5 pounds (2.3 kg) oxtails, cut into 2-inch (5 cm) pieces
Kosher salt and freshly ground black pepper
7 tablespoons vegetable oil, plus more as needed
2 red onions, cut into large dice
2 celery stalks, cut into large dice
1 carrot, cut into large dice
½ bunch fresh thyme
4 cups (1 L) red wine (about 1¼ bottles), like a Cabernet Sauvignon
1 cup (240 ml) Chinese Shaoxing cooking wine or sherry
4 to 6 cups (1 to 1.4 L) stock, preferably beef
1 pound (455 g) Chinese long beans or green beans
1 garlic clove, minced
1 pound Japanese eggplant, thickly sliced
1 pound baby bok choy
2 cups (480 ml) natural creamy peanut butter
¼ cup (60 ml) soy sauce
½ cup (120 ml) Achuete Oil
4 to 6 cups (800 g to 1.2 kg) cooked white rice
• The goal of the long cooking here is to make the meat very tender, though it looks best when you serve the oxtails whole-meaning don't cook them so long that the meat totally falls off the bone. If you can't find Chinese long beans-they're exactly what they sound like: long green beans grown in Asia-use green or yellow snap beans.

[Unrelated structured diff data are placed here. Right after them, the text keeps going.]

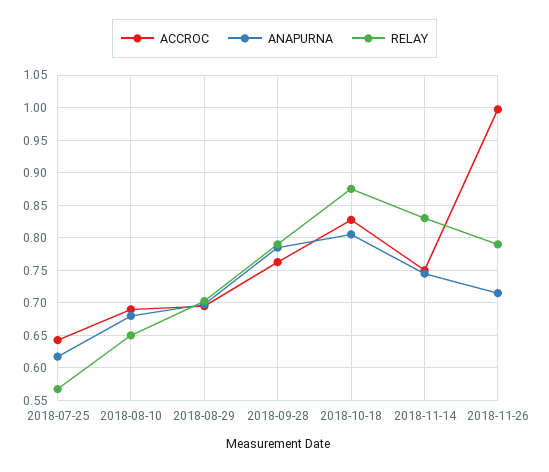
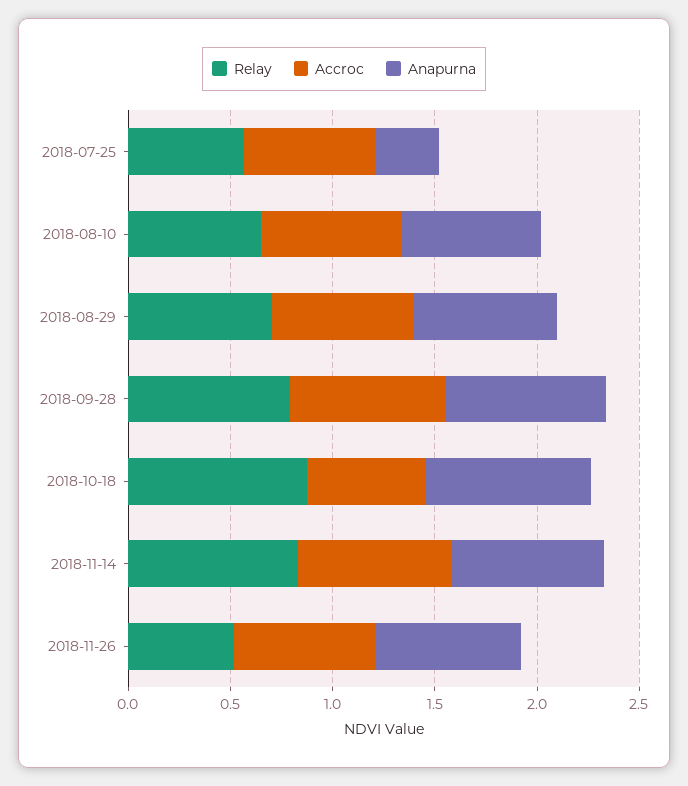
  {
    "ACCROC": {
      "2018-07-25": 0.64,
      "2018-08-10": 0.69,
      "2018-08-29": 0.7,
      "2018-09-28": 0.76,
-     "2018-10-18": 0.83,
+     "2018-10-18": 0.6,
      "2018-11-14": 0.75,
-     "2018-11-26": 1
+     "2018-11-26": 0.7
    },
    "ANAPURNA": {
-     "2018-07-25": 0.62,
+     "2018-07-25": 0.3,
      "2018-08-10": 0.68,
      "2018-08-29": 0.7,
      "2018-09-28": 0.79,
      "2018-10-18": 0.81,
      "2018-11-14": 0.75,
      "2018-11-26": 0.72
    },
    "RELAY": {
      "2018-07-25": 0.57,
      "2018-08-10": 0.65,
      "2018-08-29": 0.7,
      "2018-09-28": 0.79,
      "2018-10-18": 0.88,
      "2018-11-14": 0.83,
-     "2018-11-26": 0.79
+     "2018-11-26": 0.5
    }
  }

• Preheat the oven to 375°F (190ºC). Season the oxtails well with salt and pepper.
• In a Dutch oven or large, heavy-bottomed oven-safe pot, heat 3 tablespoons of the vegetable oil over medium to medium-high heat. Brown the oxtails on all sides, then transfer them to a plate. (You may need to do this in batches to avoid crowding the pan.)

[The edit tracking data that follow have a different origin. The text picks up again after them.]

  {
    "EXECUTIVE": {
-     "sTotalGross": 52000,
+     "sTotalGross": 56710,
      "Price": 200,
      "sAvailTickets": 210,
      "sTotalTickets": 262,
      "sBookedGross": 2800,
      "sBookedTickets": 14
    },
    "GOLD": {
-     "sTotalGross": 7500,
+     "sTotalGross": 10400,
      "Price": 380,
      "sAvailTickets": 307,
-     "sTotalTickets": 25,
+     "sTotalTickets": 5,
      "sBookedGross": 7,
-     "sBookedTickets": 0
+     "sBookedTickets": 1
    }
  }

• Remove all but a tablespoon or so of the fat from the pot and reduce the heat to medium. Add the onions, celery, and carrot and cook until they are soft and aromatic, 3 to 6 minutes.
• Stir in the thyme, letting it just soften, then add the red wine and stir with a wooden spoon or spatula, scraping up any browned bits from the bottom of the pot.

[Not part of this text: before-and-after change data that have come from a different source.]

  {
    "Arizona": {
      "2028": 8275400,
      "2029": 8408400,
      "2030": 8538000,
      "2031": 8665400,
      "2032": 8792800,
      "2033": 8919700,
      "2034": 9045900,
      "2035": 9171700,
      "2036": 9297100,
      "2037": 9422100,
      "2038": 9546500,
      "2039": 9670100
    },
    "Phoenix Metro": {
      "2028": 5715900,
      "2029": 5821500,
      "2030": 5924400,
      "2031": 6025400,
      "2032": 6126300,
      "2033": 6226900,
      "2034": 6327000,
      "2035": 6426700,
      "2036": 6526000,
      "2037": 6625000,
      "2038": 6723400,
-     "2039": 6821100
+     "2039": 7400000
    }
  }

• Return the oxtails to the pot and add the Shaoxing wine and enough stock to cover the meat. Cover the pot, transfer it to the oven, and cook for 2½ to 3 hours, or until the meat is fork-tender but not falling off the bone (see Notes).
• While the oxtails cook, bring a large pot of salted water to a boil and fill a large bowl with ice and water. When the water boils, add the long beans and cook for 1 minute, or just until they turn bright green. Immediately plunge them into the ice water and stir until all the beans feel cold to the touch. Drain and set aside.
• In a large skillet, heat 2 tablespoons of the vegetable oil over medium heat. Add the garlic and cook, stirring often, just until it begins to soften, about 2 minutes. Add the eggplant and cook, stirring occasionally, until it is soft, about 10 minutes, then transfer the eggplant and garlic to a bowl and set aside. Wipe the skillet clean and heat 2 tablespoons more oil over medium heat. Add the bok choy and a pinch of salt and cook until bright green and tender yet firm, then set it aside on a separate plate.
• When the oxtails are tender, remove the meat from the liquid in the pot and set it aside on a plate. Strain the braising liquid and discard the solids, then return the liquid to the pot and simmer over medium-high heat until it has reduced by half.
• Reduce the heat to low, add the peanut butter and soy sauce, and stir until the peanut butter is incorporated and the sauce begins to thicken, 2 to 3 minutes. Taste and add sugar, if desired, then stir in the achuete oil.
• Return the meat to the pot and cook until it is heated through, a minute or two. Serve hot, with the vegetables, rice, and bagoong on the side.